EXERCISE INSTRUCTIONS ▸
a. In the "After Login" project story, how old does the writer say they are?
b. Carry on the "After Login" project story from the point where it stops.

SOURCE DOCUMENT ▸
About the Project. The Story Behind “After Login”

Reflections on technology, digital life, and the experience of a generation that witnessed the transition from the analogue world to the digital age.

About the Project. The Story Behind “After Login”

Every project has two origin stories: the official one — and the real one.

The official version would sound elegant enough: “I spent a long time studying the modern media landscape, noticed an open space somewhere between philosophy and technology, and decided to create a platform for thoughtful long-form writing…”

A fine paragraph for a business plan.

But we are not sitting in a boardroom. We are in a living room.

So I will tell you the real story — about how one short sleepless night and one forgotten password forced me to rethink where all of us are drifting.

The Night I Lost My Digital Double

It happened about a year ago.

I woke up at three in the morning with a strange feeling of anxiety. You know that state when the mind refuses to sleep and starts throwing the hardest questions about life at you?

To silence that inner voice, I did what half the planet now does automatically: I reached for the smartphone on my nightstand.

I wanted to log in to an old account where I had kept archives of my texts, notes, and photographs from ten years earlier. My own little digital vault of memory.

The screen blinked and displayed: “Session expired. Enter password.”

I entered the password.

Wrong.

Then another. And another. A third. A tenth.

My mind frantically searched through combinations of letters, numbers, and symbols that had once seemed impossible to forget.

I clicked “Recover by email” — only to discover that the old email address was linked to a phone number I had not had for years.

After half an hour of useless attempts, the system finally locked me out with a cold, final message:

“Access denied.”

I put the phone down, but sleep was gone.

In the darkness of the room, a sharp and frightening realization hit me:

In one second, a huge piece of my life had simply stopped belonging to me.

My thoughts, my memories, my writing were locked inside someone else’s server, cut off from me by a lifeless algorithm.

That was when I understood how vulnerable we had become.

How fragile our idea of “ownership” really is in this glossy world of beautiful interfaces, where behind each of us a personal door can quietly close.

A Man of Two Worlds Before a Glowing Screen

That sleepless night was when I began to think seriously about how technology changes our existence.

I am sixty-five.

Half of my life was lived in a completely analog world. I remember a time when information had physical weight: books stood on shelves, vinyl records had to be carefully taken from their sleeves, and letters smelled of paper and ink.

If you bought something, it was yours.

(Stored entries)
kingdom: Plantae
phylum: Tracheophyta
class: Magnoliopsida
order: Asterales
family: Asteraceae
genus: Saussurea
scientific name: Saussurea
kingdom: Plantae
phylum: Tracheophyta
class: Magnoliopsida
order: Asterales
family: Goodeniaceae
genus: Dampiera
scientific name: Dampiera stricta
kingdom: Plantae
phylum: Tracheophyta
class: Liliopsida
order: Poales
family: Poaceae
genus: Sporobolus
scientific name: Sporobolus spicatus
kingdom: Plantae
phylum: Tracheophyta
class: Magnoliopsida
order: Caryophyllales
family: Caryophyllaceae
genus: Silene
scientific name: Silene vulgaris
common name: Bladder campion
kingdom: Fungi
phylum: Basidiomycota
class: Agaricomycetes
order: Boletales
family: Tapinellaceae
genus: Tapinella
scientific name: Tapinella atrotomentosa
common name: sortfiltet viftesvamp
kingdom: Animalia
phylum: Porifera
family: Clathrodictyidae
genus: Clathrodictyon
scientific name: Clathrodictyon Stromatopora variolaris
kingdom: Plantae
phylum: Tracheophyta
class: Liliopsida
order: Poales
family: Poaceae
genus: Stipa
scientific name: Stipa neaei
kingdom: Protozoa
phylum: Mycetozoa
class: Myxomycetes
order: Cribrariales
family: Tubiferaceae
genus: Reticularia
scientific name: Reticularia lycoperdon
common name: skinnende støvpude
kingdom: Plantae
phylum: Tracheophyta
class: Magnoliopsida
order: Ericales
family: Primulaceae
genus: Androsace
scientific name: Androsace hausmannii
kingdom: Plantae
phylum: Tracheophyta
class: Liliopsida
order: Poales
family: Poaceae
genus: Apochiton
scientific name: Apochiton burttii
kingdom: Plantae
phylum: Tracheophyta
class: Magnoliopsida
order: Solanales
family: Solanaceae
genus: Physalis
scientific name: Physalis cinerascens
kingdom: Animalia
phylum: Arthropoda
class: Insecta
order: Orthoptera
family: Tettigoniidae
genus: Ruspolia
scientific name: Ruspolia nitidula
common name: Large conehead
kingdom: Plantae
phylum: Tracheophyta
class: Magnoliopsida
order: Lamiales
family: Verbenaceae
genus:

RESULTS OF THE EXERCISE ▸
a. Sixty-five.

b.
No one could erase it remotely. No one could block it because of some “violation of a license agreement.”

In the second half of my life, I stepped — along with the rest of the planet — into the digital ocean.

And I sincerely admire progress. I love that I can listen to almost any music in the world, speak across oceans, and use the astonishing possibilities of artificial intelligence.

But as a man of two worlds, I can also see the price of this convenience far too clearly.

Without really noticing it, we have handed corporations the right to manage our memory, our time, and — most importantly — our attention.

Social media algorithms skillfully ration our emotions, feeding us clickbait and momentary noise. We have been trained into shallow, fragmented consumption, where there is almost no room left for silence, depth, or independent thought.

How This House Was Built

That night with the forgotten password became the final straw.

I realized that I no longer wanted to be a passive tenant on someone else’s digital platforms.

I wanted to regain control and sovereignty over my own digital life.

That was the beginning of a personal journey that many people my age would probably call pure madness.

I had no background in IT. But I started from scratch, learning how the internet works from the inside.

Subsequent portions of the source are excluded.